** THE TASK **
Write out again, exactly, the lines below starting at the one with "8: (170, 199, 10.34)" and ending at the one with "49: (176, 201, 10.51)".

** SOURCE MATERIAL **
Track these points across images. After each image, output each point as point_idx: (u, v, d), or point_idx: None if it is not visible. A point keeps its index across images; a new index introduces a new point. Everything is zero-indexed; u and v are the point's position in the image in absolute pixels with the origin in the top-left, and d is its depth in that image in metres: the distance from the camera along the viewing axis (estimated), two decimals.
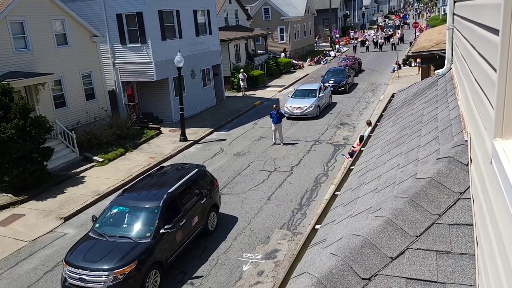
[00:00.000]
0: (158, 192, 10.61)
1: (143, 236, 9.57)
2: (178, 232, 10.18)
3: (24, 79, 16.66)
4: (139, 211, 10.18)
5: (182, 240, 10.41)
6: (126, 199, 10.62)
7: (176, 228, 10.08)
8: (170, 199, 10.34)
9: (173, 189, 10.56)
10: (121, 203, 10.56)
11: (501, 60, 1.78)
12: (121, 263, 8.84)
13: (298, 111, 23.01)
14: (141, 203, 10.32)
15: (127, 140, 20.17)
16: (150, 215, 9.95)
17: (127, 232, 9.83)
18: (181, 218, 10.40)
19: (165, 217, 9.98)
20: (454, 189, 2.96)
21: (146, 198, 10.50)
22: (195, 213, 10.98)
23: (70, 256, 9.36)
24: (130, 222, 10.15)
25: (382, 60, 41.79)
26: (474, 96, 2.97)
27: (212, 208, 11.92)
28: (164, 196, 10.22)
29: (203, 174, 12.19)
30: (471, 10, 3.39)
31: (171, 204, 10.32)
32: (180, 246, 10.31)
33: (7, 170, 14.72)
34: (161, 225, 9.72)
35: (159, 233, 9.61)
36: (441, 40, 12.18)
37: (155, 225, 9.68)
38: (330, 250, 3.08)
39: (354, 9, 78.03)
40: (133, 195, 10.81)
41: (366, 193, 3.96)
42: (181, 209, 10.54)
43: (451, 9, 5.84)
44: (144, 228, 9.77)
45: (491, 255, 1.87)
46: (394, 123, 6.27)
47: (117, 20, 21.92)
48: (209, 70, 27.31)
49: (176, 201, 10.51)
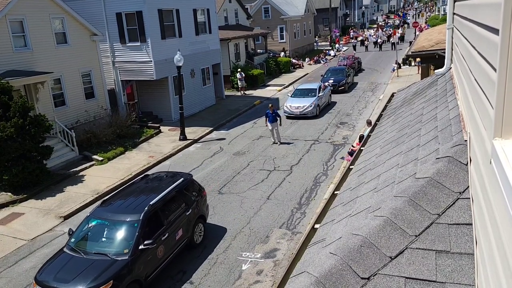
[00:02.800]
0: (139, 204, 9.84)
1: (121, 252, 8.90)
2: (159, 247, 9.50)
3: (24, 78, 16.65)
4: (117, 225, 9.47)
5: (165, 255, 9.73)
6: (105, 212, 9.87)
7: (158, 243, 9.40)
8: (152, 211, 9.64)
9: (155, 201, 9.86)
10: (99, 216, 9.82)
11: (500, 59, 1.77)
12: (94, 284, 8.18)
13: (297, 111, 23.01)
14: (120, 216, 9.58)
15: (127, 139, 20.16)
16: (129, 230, 9.25)
17: (104, 248, 9.17)
18: (163, 232, 9.72)
19: (146, 230, 9.31)
20: (453, 189, 2.96)
21: (126, 210, 9.75)
22: (179, 225, 10.30)
23: (41, 274, 8.67)
24: (108, 237, 9.47)
25: (382, 60, 41.78)
26: (473, 96, 2.97)
27: (199, 220, 11.25)
28: (145, 209, 9.51)
29: (189, 183, 11.47)
30: (471, 9, 3.38)
31: (152, 217, 9.63)
32: (162, 262, 9.65)
33: (6, 169, 14.71)
34: (140, 241, 9.05)
35: (138, 249, 8.94)
36: (441, 39, 12.18)
37: (134, 240, 9.00)
38: (329, 250, 3.07)
39: (354, 8, 78.00)
40: (113, 207, 10.04)
41: (365, 193, 3.96)
42: (163, 222, 9.86)
43: (451, 8, 5.84)
44: (122, 244, 9.10)
45: (490, 255, 1.87)
46: (394, 123, 6.27)
47: (116, 19, 21.91)
48: (208, 69, 27.30)
49: (159, 213, 9.83)
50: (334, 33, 58.18)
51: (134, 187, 11.19)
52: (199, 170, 16.77)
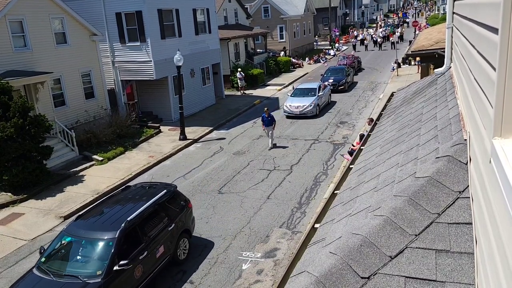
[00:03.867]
0: (115, 220, 9.12)
1: (94, 274, 8.20)
2: (137, 267, 8.80)
3: (23, 78, 16.65)
4: (91, 243, 8.79)
5: (143, 275, 9.03)
6: (79, 228, 9.15)
7: (135, 263, 8.69)
8: (129, 228, 8.91)
9: (133, 217, 9.14)
10: (72, 233, 9.10)
11: (500, 59, 1.77)
12: None
13: (297, 110, 23.00)
14: (94, 233, 8.89)
15: (127, 139, 20.15)
16: (104, 249, 8.55)
17: (76, 269, 8.49)
18: (142, 250, 9.02)
19: (123, 249, 8.62)
20: (453, 188, 2.96)
21: (101, 227, 9.04)
22: (160, 242, 9.61)
23: None
24: (81, 256, 8.80)
25: (381, 59, 41.78)
26: (473, 95, 2.97)
27: (183, 234, 10.54)
28: (121, 226, 8.79)
29: (173, 196, 10.74)
30: (470, 9, 3.38)
31: (130, 234, 8.92)
32: (141, 283, 8.95)
33: (6, 169, 14.71)
34: (115, 261, 8.33)
35: (112, 271, 8.23)
36: (440, 38, 12.18)
37: (108, 261, 8.30)
38: (330, 249, 3.08)
39: (354, 7, 77.99)
40: (87, 223, 9.35)
41: (365, 192, 3.96)
42: (142, 239, 9.16)
43: (450, 7, 5.84)
44: (95, 265, 8.40)
45: (490, 254, 1.87)
46: (394, 122, 6.27)
47: (116, 19, 21.90)
48: (208, 69, 27.29)
49: (137, 229, 9.12)
50: (334, 33, 58.17)
51: (113, 199, 10.49)
52: (199, 170, 16.78)
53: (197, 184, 15.35)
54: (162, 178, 16.25)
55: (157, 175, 16.63)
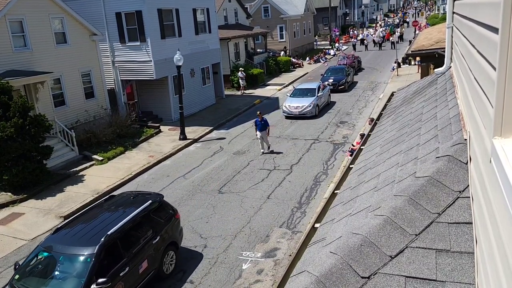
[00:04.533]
0: (95, 234, 8.60)
1: None
2: (118, 284, 8.29)
3: (23, 78, 16.65)
4: (68, 259, 8.29)
5: None
6: (56, 243, 8.62)
7: (115, 281, 8.18)
8: (109, 243, 8.39)
9: (114, 230, 8.61)
10: (49, 248, 8.57)
11: (500, 59, 1.77)
12: None
13: (296, 111, 22.94)
14: (72, 248, 8.36)
15: (127, 139, 20.16)
16: (81, 266, 8.03)
17: (51, 287, 8.05)
18: (123, 266, 8.49)
19: (103, 265, 8.12)
20: (453, 188, 2.96)
21: (79, 242, 8.51)
22: (144, 256, 9.10)
23: None
24: (57, 273, 8.25)
25: (381, 59, 41.78)
26: (473, 95, 2.97)
27: (170, 247, 9.99)
28: (101, 240, 8.27)
29: (159, 206, 10.20)
30: (470, 8, 3.38)
31: (111, 249, 8.41)
32: None
33: (6, 169, 14.71)
34: (93, 279, 7.82)
35: None
36: (440, 38, 12.18)
37: (85, 278, 7.81)
38: (330, 249, 3.08)
39: (354, 7, 77.96)
40: (66, 236, 8.81)
41: (365, 192, 3.96)
42: (124, 254, 8.64)
43: (450, 7, 5.83)
44: (72, 283, 7.90)
45: (490, 254, 1.87)
46: (394, 122, 6.27)
47: (116, 18, 21.91)
48: (208, 69, 27.30)
49: (118, 244, 8.59)
50: (334, 32, 58.16)
51: (95, 210, 9.96)
52: (199, 170, 16.78)
53: (197, 184, 15.35)
54: (162, 177, 16.26)
55: (157, 175, 16.64)
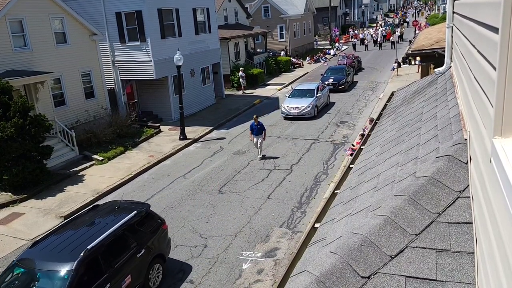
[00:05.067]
0: (74, 249, 8.09)
1: None
2: None
3: (23, 78, 16.65)
4: (45, 276, 7.76)
5: None
6: (32, 257, 8.15)
7: None
8: (89, 258, 7.91)
9: (95, 244, 8.11)
10: (25, 264, 8.07)
11: (500, 58, 1.77)
12: None
13: (295, 111, 22.73)
14: (48, 264, 7.84)
15: (127, 139, 20.16)
16: (59, 283, 7.52)
17: None
18: (104, 282, 8.00)
19: (82, 281, 7.66)
20: (453, 188, 2.96)
21: (57, 257, 7.98)
22: (127, 271, 8.61)
23: None
24: None
25: (381, 59, 41.78)
26: (473, 95, 2.97)
27: (156, 260, 9.53)
28: (80, 255, 7.78)
29: (144, 217, 9.68)
30: (470, 8, 3.38)
31: (91, 264, 7.94)
32: None
33: (6, 168, 14.72)
34: None
35: None
36: (440, 38, 12.17)
37: None
38: (330, 249, 3.08)
39: (354, 7, 77.94)
40: (43, 251, 8.27)
41: (365, 192, 3.96)
42: (105, 269, 8.16)
43: (450, 7, 5.83)
44: None
45: (490, 254, 1.87)
46: (394, 122, 6.27)
47: (116, 18, 21.91)
48: (208, 69, 27.29)
49: (99, 259, 8.10)
50: (334, 32, 58.16)
51: (76, 222, 9.44)
52: (199, 170, 16.78)
53: (197, 184, 15.36)
54: (162, 177, 16.27)
55: (157, 175, 16.64)
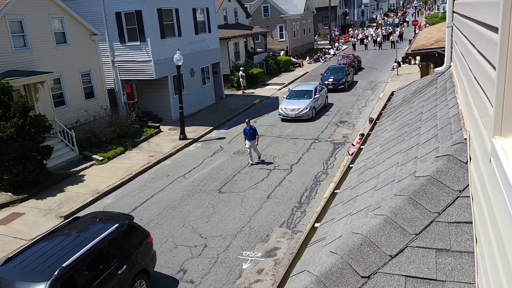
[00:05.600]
0: (48, 266, 7.51)
1: None
2: None
3: (23, 78, 16.65)
4: None
5: None
6: (4, 276, 7.55)
7: None
8: (64, 277, 7.32)
9: (71, 262, 7.53)
10: None
11: (500, 58, 1.77)
12: None
13: (293, 113, 22.45)
14: (20, 284, 7.26)
15: (127, 139, 20.16)
16: None
17: None
18: None
19: None
20: (453, 187, 2.96)
21: (29, 276, 7.39)
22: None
23: None
24: None
25: (381, 58, 41.78)
26: (473, 94, 2.96)
27: (140, 275, 8.95)
28: (54, 274, 7.20)
29: (127, 231, 9.09)
30: (470, 8, 3.38)
31: (65, 284, 7.33)
32: None
33: (6, 168, 14.72)
34: None
35: None
36: (440, 38, 12.18)
37: None
38: (330, 248, 3.08)
39: (354, 7, 77.94)
40: (15, 269, 7.68)
41: (365, 191, 3.96)
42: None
43: (450, 6, 5.83)
44: None
45: (490, 253, 1.87)
46: (394, 121, 6.27)
47: (116, 18, 21.91)
48: (208, 69, 27.29)
49: (75, 278, 7.49)
50: (334, 32, 58.16)
51: (53, 236, 8.84)
52: (199, 169, 16.78)
53: (197, 184, 15.36)
54: (162, 177, 16.27)
55: (157, 175, 16.64)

** WRITTEN REPLY **
8: (170, 199, 10.34)
9: (173, 189, 10.56)
10: (121, 203, 10.56)
11: (501, 60, 1.78)
12: (121, 263, 8.84)
13: (298, 111, 23.01)
14: (141, 203, 10.32)
15: (127, 140, 20.17)
16: (150, 215, 9.95)
17: (127, 232, 9.83)
18: (181, 218, 10.40)
19: (165, 217, 9.98)
20: (454, 189, 2.96)
21: (146, 198, 10.50)
22: (195, 213, 10.98)
23: (70, 256, 9.36)
24: (130, 222, 10.15)
25: (382, 60, 41.79)
26: (474, 96, 2.97)
27: (212, 208, 11.92)
28: (164, 196, 10.22)
29: (203, 174, 12.19)
30: (471, 10, 3.39)
31: (171, 204, 10.32)
32: (180, 246, 10.31)
33: (7, 170, 14.72)
34: (161, 225, 9.72)
35: (159, 233, 9.61)
36: (441, 40, 12.18)
37: (155, 225, 9.68)
38: (330, 250, 3.08)
39: (354, 9, 78.03)
40: (133, 195, 10.81)
41: (366, 193, 3.96)
42: (181, 209, 10.54)
43: (451, 9, 5.84)
44: (144, 228, 9.77)
45: (491, 255, 1.87)
46: (394, 123, 6.27)
47: (117, 20, 21.92)
48: (209, 70, 27.31)
49: (176, 201, 10.51)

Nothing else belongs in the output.